Task prompt
Below are entries. Copy exactly the lines running from the line that holds "scala.util.control.Breaks$$anon$1.catchBreak(Breaks.scala:97)" to the line that holds "folder for input.", with both ends included.

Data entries
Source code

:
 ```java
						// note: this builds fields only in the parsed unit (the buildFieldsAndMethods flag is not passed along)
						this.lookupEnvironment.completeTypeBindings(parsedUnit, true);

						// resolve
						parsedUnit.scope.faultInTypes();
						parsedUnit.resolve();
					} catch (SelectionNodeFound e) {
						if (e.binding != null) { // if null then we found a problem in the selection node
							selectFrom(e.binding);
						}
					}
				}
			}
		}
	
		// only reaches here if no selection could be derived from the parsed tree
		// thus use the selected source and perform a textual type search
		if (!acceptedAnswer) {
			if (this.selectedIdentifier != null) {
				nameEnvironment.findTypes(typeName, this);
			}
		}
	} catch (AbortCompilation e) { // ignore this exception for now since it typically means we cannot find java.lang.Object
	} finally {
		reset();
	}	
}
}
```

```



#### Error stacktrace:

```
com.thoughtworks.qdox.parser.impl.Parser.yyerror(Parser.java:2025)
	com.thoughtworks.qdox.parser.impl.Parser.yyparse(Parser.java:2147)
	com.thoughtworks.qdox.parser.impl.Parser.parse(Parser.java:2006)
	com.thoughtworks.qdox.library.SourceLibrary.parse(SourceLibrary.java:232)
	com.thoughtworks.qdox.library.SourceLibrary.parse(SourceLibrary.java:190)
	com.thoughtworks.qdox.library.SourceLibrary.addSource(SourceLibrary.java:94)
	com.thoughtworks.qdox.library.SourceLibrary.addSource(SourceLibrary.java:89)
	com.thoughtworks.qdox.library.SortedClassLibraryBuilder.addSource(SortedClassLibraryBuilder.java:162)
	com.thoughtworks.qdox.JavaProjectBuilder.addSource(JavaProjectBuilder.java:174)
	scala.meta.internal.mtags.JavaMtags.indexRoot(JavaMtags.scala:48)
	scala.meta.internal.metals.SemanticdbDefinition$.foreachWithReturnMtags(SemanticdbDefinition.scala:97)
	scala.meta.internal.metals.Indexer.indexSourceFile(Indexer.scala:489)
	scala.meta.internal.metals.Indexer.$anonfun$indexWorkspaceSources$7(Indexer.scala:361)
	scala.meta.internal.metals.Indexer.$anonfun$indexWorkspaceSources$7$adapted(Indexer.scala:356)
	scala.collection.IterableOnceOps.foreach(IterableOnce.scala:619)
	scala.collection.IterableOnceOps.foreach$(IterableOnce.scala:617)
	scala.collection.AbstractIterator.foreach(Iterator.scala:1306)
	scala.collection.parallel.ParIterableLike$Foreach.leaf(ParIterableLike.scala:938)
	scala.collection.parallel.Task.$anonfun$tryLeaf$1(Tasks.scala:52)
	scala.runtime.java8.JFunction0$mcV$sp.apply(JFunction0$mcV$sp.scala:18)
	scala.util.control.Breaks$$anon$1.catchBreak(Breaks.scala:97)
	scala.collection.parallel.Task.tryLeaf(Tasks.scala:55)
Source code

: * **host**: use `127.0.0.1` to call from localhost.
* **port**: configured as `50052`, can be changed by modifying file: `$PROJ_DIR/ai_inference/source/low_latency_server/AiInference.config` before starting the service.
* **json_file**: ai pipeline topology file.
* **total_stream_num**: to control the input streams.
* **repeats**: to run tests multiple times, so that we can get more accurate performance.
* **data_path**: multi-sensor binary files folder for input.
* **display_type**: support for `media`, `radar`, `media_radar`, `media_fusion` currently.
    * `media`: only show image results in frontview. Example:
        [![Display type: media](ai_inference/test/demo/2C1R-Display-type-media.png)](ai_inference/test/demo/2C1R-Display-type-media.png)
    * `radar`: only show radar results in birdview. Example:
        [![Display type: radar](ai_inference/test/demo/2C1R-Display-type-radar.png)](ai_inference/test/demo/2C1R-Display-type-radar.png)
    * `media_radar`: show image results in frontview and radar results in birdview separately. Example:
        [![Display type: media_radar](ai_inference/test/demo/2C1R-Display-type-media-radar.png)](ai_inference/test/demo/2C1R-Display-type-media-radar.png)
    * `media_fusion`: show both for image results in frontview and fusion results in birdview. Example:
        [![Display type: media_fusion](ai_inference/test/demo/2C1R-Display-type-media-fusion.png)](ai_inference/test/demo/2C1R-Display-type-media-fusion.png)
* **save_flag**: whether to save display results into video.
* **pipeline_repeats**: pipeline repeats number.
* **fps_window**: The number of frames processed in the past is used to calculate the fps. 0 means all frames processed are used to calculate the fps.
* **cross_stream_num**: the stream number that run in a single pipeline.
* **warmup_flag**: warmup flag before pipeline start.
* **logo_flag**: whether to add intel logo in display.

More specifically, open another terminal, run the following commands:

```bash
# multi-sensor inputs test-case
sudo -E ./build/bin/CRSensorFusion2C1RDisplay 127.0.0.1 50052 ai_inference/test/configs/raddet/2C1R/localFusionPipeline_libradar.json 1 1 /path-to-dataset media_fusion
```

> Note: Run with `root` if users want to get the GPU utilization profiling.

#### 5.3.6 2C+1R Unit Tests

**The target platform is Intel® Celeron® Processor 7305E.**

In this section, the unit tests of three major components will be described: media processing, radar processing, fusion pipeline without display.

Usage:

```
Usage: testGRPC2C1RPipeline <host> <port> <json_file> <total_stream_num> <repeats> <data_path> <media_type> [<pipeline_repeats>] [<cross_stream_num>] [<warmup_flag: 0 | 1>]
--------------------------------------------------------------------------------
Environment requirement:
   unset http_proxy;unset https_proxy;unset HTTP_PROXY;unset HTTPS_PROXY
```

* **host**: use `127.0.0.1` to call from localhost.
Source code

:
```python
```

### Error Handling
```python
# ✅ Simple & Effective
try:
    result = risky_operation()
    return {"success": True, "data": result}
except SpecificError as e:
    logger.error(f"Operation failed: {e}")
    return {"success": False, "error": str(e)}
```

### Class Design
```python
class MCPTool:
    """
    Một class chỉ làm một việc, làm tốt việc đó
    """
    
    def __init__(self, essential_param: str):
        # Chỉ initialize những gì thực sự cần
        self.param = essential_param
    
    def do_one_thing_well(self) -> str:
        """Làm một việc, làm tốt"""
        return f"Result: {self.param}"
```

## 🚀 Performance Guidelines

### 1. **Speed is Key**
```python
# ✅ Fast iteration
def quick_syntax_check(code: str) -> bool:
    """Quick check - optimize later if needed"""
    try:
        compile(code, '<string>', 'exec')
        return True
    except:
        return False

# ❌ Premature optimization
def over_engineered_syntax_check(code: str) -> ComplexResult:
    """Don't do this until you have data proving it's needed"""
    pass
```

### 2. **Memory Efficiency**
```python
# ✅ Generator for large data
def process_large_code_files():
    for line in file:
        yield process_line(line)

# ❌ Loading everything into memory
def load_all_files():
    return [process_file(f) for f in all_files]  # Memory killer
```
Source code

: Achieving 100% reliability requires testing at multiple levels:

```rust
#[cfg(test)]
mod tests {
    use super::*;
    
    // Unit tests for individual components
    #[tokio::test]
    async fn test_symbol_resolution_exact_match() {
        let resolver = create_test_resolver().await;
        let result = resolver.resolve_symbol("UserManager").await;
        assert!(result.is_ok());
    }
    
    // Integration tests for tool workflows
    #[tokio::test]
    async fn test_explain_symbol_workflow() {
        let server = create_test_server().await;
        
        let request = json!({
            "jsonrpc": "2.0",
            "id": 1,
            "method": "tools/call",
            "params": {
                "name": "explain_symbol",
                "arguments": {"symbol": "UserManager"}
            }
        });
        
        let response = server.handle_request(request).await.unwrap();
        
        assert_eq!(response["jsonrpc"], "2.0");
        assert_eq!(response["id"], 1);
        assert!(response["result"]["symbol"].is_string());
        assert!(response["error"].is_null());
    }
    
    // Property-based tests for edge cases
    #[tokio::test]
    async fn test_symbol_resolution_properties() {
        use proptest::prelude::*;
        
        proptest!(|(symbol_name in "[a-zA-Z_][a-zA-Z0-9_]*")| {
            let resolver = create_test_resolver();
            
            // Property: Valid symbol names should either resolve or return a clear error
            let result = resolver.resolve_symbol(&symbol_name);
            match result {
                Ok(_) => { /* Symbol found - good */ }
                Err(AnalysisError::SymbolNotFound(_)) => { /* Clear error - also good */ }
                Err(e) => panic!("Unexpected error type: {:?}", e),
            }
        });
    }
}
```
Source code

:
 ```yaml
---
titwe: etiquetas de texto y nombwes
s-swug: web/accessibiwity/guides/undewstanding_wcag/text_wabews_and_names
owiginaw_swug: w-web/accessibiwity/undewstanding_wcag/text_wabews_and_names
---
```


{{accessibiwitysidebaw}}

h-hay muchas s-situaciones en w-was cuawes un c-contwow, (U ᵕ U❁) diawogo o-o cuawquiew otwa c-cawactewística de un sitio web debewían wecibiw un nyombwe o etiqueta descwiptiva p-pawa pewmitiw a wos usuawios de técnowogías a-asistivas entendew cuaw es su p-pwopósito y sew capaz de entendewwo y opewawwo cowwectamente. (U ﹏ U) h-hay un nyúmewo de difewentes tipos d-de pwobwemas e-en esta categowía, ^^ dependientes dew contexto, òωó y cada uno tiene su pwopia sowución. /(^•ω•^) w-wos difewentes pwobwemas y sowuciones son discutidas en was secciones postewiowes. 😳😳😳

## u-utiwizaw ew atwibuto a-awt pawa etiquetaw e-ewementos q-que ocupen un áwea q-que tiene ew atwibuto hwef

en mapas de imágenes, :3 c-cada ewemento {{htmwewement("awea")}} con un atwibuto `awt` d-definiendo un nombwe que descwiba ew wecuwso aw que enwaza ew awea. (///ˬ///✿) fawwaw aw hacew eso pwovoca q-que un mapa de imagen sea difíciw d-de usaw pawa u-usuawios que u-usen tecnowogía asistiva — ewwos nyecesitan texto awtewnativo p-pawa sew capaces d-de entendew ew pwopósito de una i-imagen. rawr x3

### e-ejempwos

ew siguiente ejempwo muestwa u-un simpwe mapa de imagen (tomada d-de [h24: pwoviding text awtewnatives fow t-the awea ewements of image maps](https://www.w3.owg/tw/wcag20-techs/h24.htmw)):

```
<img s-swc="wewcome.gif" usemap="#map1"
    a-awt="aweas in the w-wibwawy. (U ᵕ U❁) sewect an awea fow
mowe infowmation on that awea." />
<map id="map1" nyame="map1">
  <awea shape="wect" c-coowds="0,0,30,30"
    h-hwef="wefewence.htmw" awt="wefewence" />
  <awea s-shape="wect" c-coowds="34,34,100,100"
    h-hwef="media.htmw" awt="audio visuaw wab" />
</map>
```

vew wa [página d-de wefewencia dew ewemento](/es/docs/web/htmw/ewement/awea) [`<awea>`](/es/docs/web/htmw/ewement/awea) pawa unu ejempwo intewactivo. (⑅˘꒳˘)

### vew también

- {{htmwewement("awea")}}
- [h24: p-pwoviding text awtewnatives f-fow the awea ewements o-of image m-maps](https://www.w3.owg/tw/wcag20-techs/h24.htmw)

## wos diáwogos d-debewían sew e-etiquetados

Worked solution
	scala.util.control.Breaks$$anon$1.catchBreak(Breaks.scala:97)
	scala.collection.parallel.Task.tryLeaf(Tasks.scala:55)
Source code

: * **host**: use `127.0.0.1` to call from localhost.
* **port**: configured as `50052`, can be changed by modifying file: `$PROJ_DIR/ai_inference/source/low_latency_server/AiInference.config` before starting the service.
* **json_file**: ai pipeline topology file.
* **total_stream_num**: to control the input streams.
* **repeats**: to run tests multiple times, so that we can get more accurate performance.
* **data_path**: multi-sensor binary files folder for input.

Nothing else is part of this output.